Abstract 215: An Agonistic Human Monoclonal Autoantibody to the β2-adrenergic Receptor: Implications in Postural Hypotension
Functional autoantibodies directed to the autonomic receptors have been increasingly recognized to contribute to the pathophysiology of various cardiovascular diseases. However, to date, no human monoclonal autoantibodies to these receptors with agonist activity have been available. We have recently reported a subgroup of patients with idiopathic postural hypotension who have no known etiology are associated with vasodilatory autoantibodies to the β2-adrenergic receptor (β2AR). Using standard hybridoma techniques, we produced a β2AR-activating monoclonal autoantibody C5F2 from the peripheral blood lymphocytes of a patient with idiopathic postural hypotension and high ELISA antibody titers to a peptide corresponding to the second extracellular loop (ECL2) of β2AR. C5F2 was of the IgG3 isotype and recognized an epitope located at the N-terminus of β2AR ECL2 as determined by epitope mapping using multipin peptide synthesis. Confocal immunofluorescence revealed C5F2 binding to the β2AR in Chinese hamster ovary (CHO) cells transfected with human β2AR and rat cremaster arterioles, both of which were inhibited by presabsorption with the β2AR ECL2 peptide. Functionally, the C5F2 IgG stimulated cyclic AMP production in β2AR-expressing CHO cells in a dose-dependent manner (0.005-5 mg/ml). C5F2-induced cyclic AMP activation was specifically blocked by both the β2AR ECL2 peptide and β2AR selective antagonist ICI-118551. In an isolated rat cremaster arteriole assay, infusion of the C5F2 IgG produced a potent vasodilation which was inhibited by the β2AR ECL2 peptide and β2AR blocker ICI-118551 (from 67.8±5.8% to 9.3±5.1% and 4.4±2.1% of maximal dilatory response, respectively), indicating that antibody activation of vascular β2AR may contribute to systemic vasodilation.
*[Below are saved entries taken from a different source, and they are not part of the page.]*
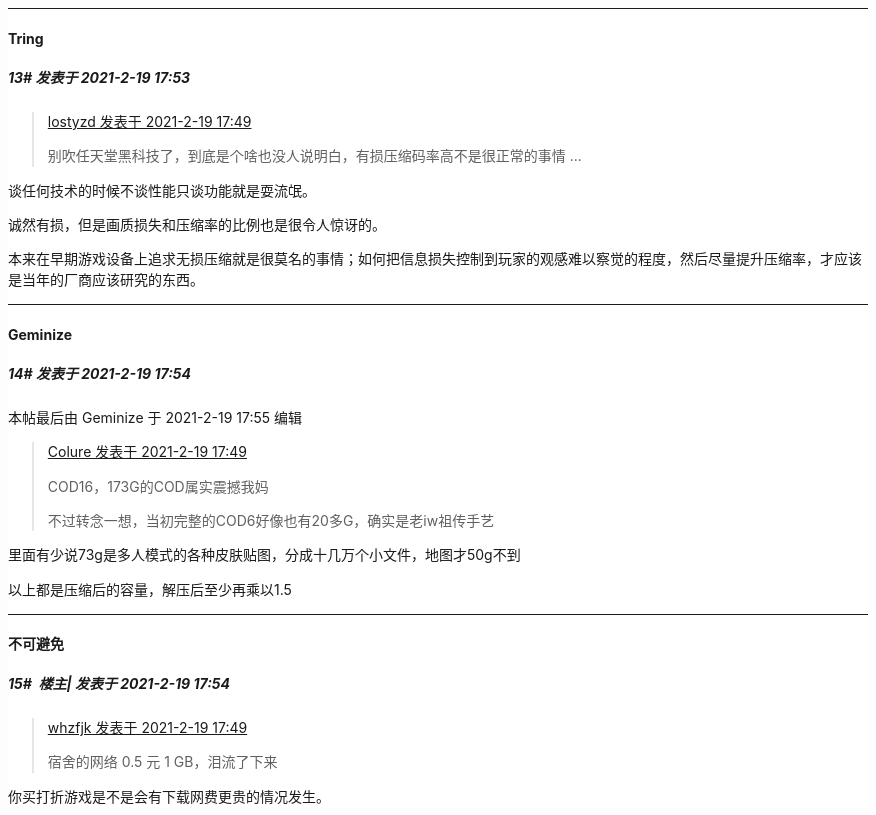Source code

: 





*****

####  Tring  
##### 13#       发表于 2021-2-19 17:53



<blockquote><a href="httphttps://bbs.saraba1st.com/2b/forum.php?mod=redirect&amp;goto=findpost&amp;pid=50379330&amp;ptid=1988615" target="_blank">lostyzd 发表于 2021-2-19 17:49</a>

别吹任天堂黑科技了，到底是个啥也没人说明白，有损压缩码率高不是很正常的事情 ...</blockquote>
谈任何技术的时候不谈性能只谈功能就是耍流氓。

诚然有损，但是画质损失和压缩率的比例也是很令人惊讶的。

本来在早期游戏设备上追求无损压缩就是很莫名的事情；如何把信息损失控制到玩家的观感难以察觉的程度，然后尽量提升压缩率，才应该是当年的厂商应该研究的东西。







*****

####  Geminize  
##### 14#       发表于 2021-2-19 17:54



 本帖最后由 Geminize 于 2021-2-19 17:55 编辑 
<blockquote><a href="httphttps://bbs.saraba1st.com/2b/forum.php?mod=redirect&amp;goto=findpost&amp;pid=50379335&amp;ptid=1988615" target="_blank">Colure 发表于 2021-2-19 17:49</a>

COD16，173G的COD属实震撼我妈

不过转念一想，当初完整的COD6好像也有20多G，确实是老iw祖传手艺</blockquote>
里面有少说73g是多人模式的各种皮肤贴图，分成十几万个小文件，地图才50g不到

以上都是压缩后的容量，解压后至少再乘以1.5








*****

####  不可避免  
##### 15#         楼主| 发表于 2021-2-19 17:54



<blockquote><a href="httphttps://bbs.saraba1st.com/2b/forum.php?mod=redirect&amp;goto=findpost&amp;pid=50379342&amp;ptid=1988615" target="_blank">whzfjk 发表于 2021-2-19 17:49</a>

宿舍的网络 0.5 元 1 GB，泪流了下来</blockquote>
你买打折游戏是不是会有下载网费更贵的情况发生。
These data support the concept that circulating agonistic autoantibodies serve as vasodilators and may cause or exacerbate orthostasis by altering the compensatory postural vascular response. The availability of this first human monoclonal autoantibody to the β2AR provides opportunities to identify previously unrecognized causes and new pharmacological management of postural hypotension.
- © 2012 by American Heart Association, Inc.